[Work order]: The listing that follows should be copied in full, exactly as written.

......

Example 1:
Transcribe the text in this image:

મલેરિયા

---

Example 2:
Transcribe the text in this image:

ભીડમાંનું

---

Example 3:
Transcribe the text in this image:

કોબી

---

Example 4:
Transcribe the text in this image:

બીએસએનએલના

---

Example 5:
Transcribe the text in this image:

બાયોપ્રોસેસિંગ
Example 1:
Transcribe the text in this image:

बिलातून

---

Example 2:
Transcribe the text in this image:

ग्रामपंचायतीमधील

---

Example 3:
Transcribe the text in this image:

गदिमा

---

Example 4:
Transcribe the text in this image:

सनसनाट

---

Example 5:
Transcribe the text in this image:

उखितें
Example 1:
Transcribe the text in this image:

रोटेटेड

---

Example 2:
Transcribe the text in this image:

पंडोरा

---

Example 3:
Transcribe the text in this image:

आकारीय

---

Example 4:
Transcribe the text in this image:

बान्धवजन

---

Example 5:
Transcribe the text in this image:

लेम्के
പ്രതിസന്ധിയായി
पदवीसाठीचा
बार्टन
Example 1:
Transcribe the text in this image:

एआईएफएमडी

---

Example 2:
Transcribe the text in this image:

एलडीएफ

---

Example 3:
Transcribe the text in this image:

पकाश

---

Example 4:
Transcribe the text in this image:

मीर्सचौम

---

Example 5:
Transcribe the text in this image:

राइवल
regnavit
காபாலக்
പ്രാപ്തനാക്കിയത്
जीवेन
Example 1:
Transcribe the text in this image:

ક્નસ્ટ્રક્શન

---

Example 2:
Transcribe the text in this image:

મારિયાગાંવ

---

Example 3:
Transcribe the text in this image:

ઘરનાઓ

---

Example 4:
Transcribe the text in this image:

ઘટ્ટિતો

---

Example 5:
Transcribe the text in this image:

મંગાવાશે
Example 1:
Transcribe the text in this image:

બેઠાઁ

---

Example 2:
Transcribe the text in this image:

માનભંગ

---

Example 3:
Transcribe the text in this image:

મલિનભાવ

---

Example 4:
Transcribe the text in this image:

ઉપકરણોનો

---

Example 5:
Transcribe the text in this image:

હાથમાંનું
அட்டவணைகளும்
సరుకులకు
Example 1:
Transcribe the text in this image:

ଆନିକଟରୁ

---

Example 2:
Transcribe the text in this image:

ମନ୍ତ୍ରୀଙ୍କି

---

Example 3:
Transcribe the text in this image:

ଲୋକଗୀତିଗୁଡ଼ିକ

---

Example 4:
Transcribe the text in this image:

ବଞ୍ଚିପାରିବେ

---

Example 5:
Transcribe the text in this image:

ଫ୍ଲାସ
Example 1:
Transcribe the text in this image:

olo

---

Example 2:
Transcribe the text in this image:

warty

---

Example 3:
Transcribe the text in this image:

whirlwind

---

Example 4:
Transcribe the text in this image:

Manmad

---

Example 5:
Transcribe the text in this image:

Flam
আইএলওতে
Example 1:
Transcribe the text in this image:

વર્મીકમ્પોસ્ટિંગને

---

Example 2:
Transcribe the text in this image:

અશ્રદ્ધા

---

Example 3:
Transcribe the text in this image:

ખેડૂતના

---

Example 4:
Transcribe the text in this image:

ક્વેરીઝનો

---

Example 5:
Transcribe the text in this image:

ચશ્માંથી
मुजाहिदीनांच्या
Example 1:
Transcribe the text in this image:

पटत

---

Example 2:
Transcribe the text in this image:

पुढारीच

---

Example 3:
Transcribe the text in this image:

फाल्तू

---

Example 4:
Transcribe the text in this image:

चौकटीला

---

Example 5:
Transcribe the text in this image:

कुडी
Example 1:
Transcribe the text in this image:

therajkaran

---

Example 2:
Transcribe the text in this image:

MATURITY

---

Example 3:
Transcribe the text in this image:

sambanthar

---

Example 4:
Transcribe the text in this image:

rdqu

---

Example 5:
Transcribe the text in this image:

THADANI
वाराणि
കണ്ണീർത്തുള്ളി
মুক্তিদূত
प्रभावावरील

......

[Expected output]:
Example 1:
Transcribe the text in this image:

મલેરિયા

---

Example 2:
Transcribe the text in this image:

ભીડમાંનું

---

Example 3:
Transcribe the text in this image:

કોબી

---

Example 4:
Transcribe the text in this image:

બીએસએનએલના

---

Example 5:
Transcribe the text in this image:

બાયોપ્રોસેસિંગ
Example 1:
Transcribe the text in this image:

बिलातून

---

Example 2:
Transcribe the text in this image:

ग्रामपंचायतीमधील

---

Example 3:
Transcribe the text in this image:

गदिमा

---

Example 4:
Transcribe the text in this image:

सनसनाट

---

Example 5:
Transcribe the text in this image:

उखितें
Example 1:
Transcribe the text in this image:

रोटेटेड

---

Example 2:
Transcribe the text in this image:

पंडोरा

---

Example 3:
Transcribe the text in this image:

आकारीय

---

Example 4:
Transcribe the text in this image:

बान्धवजन

---

Example 5:
Transcribe the text in this image:

लेम्के
പ്രതിസന്ധിയായി
पदवीसाठीचा
बार्टन
Example 1:
Transcribe the text in this image:

एआईएफएमडी

---

Example 2:
Transcribe the text in this image:

एलडीएफ

---

Example 3:
Transcribe the text in this image:

पकाश

---

Example 4:
Transcribe the text in this image:

मीर्सचौम

---

Example 5:
Transcribe the text in this image:

राइवल
regnavit
காபாலக்
പ്രാപ്തനാക്കിയത്
जीवेन
Example 1:
Transcribe the text in this image:

ક્નસ્ટ્રક્શન

---

Example 2:
Transcribe the text in this image:

મારિયાગાંવ

---

Example 3:
Transcribe the text in this image:

ઘરનાઓ

---

Example 4:
Transcribe the text in this image:

ઘટ્ટિતો

---

Example 5:
Transcribe the text in this image:

મંગાવાશે
Example 1:
Transcribe the text in this image:

બેઠાઁ

---

Example 2:
Transcribe the text in this image:

માનભંગ

---

Example 3:
Transcribe the text in this image:

મલિનભાવ

---

Example 4:
Transcribe the text in this image:

ઉપકરણોનો

---

Example 5:
Transcribe the text in this image:

હાથમાંનું
அட்டவணைகளும்
సరుకులకు
Example 1:
Transcribe the text in this image:

ଆନିକଟରୁ

---

Example 2:
Transcribe the text in this image:

ମନ୍ତ୍ରୀଙ୍କି

---

Example 3:
Transcribe the text in this image:

ଲୋକଗୀତିଗୁଡ଼ିକ

---

Example 4:
Transcribe the text in this image:

ବଞ୍ଚିପାରିବେ

---

Example 5:
Transcribe the text in this image:

ଫ୍ଲାସ
Example 1:
Transcribe the text in this image:

olo

---

Example 2:
Transcribe the text in this image:

warty

---

Example 3:
Transcribe the text in this image:

whirlwind

---

Example 4:
Transcribe the text in this image:

Manmad

---

Example 5:
Transcribe the text in this image:

Flam
আইএলওতে
Example 1:
Transcribe the text in this image:

વર્મીકમ્પોસ્ટિંગને

---

Example 2:
Transcribe the text in this image:

અશ્રદ્ધા

---

Example 3:
Transcribe the text in this image:

ખેડૂતના

---

Example 4:
Transcribe the text in this image:

ક્વેરીઝનો

---

Example 5:
Transcribe the text in this image:

ચશ્માંથી
मुजाहिदीनांच्या
Example 1:
Transcribe the text in this image:

पटत

---

Example 2:
Transcribe the text in this image:

पुढारीच

---

Example 3:
Transcribe the text in this image:

फाल्तू

---

Example 4:
Transcribe the text in this image:

चौकटीला

---

Example 5:
Transcribe the text in this image:

कुडी
Example 1:
Transcribe the text in this image:

therajkaran

---

Example 2:
Transcribe the text in this image:

MATURITY

---

Example 3:
Transcribe the text in this image:

sambanthar

---

Example 4:
Transcribe the text in this image:

rdqu

---

Example 5:
Transcribe the text in this image:

THADANI
वाराणि
കണ്ണീർത്തുള്ളി
মুক্তিদূত
प्रभावावरील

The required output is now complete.